═════ INPUT DATA

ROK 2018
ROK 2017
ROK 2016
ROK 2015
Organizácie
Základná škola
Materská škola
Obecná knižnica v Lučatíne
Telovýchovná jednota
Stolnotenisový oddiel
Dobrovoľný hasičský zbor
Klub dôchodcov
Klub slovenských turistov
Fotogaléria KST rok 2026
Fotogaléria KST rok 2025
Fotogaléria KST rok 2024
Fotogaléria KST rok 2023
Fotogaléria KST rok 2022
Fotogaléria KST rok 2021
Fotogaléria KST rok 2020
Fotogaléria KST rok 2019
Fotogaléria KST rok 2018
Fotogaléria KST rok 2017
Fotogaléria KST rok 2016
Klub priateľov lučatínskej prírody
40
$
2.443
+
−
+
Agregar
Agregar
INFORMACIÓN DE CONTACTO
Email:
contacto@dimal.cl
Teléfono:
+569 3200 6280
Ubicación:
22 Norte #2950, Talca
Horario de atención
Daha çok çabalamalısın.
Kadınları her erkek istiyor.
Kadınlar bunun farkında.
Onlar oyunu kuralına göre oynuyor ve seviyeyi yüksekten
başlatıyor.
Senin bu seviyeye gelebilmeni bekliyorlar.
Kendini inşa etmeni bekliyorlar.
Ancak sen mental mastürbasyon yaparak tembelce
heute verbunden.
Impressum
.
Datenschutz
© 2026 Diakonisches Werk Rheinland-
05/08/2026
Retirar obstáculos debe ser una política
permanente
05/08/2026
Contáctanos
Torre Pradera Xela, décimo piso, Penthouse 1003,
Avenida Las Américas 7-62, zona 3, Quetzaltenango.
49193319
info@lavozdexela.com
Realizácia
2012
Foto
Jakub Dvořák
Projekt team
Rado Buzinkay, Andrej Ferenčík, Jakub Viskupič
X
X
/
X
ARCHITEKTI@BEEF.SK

══════════

**WHAT YOU SHOULD DO:** With the first line being the one containing "Klub dôchodcov" and the last line the one containing "22 Norte #2950, Talca", transcribe exactly the lines above that fall in that range.

**RESULT:**
Klub dôchodcov
Klub slovenských turistov
Fotogaléria KST rok 2026
Fotogaléria KST rok 2025
Fotogaléria KST rok 2024
Fotogaléria KST rok 2023
Fotogaléria KST rok 2022
Fotogaléria KST rok 2021
Fotogaléria KST rok 2020
Fotogaléria KST rok 2019
Fotogaléria KST rok 2018
Fotogaléria KST rok 2017
Fotogaléria KST rok 2016
Klub priateľov lučatínskej prírody
40
$
2.443
+
−
+
Agregar
Agregar
INFORMACIÓN DE CONTACTO
Email:
contacto@dimal.cl
Teléfono:
+569 3200 6280
Ubicación:
22 Norte #2950, Talca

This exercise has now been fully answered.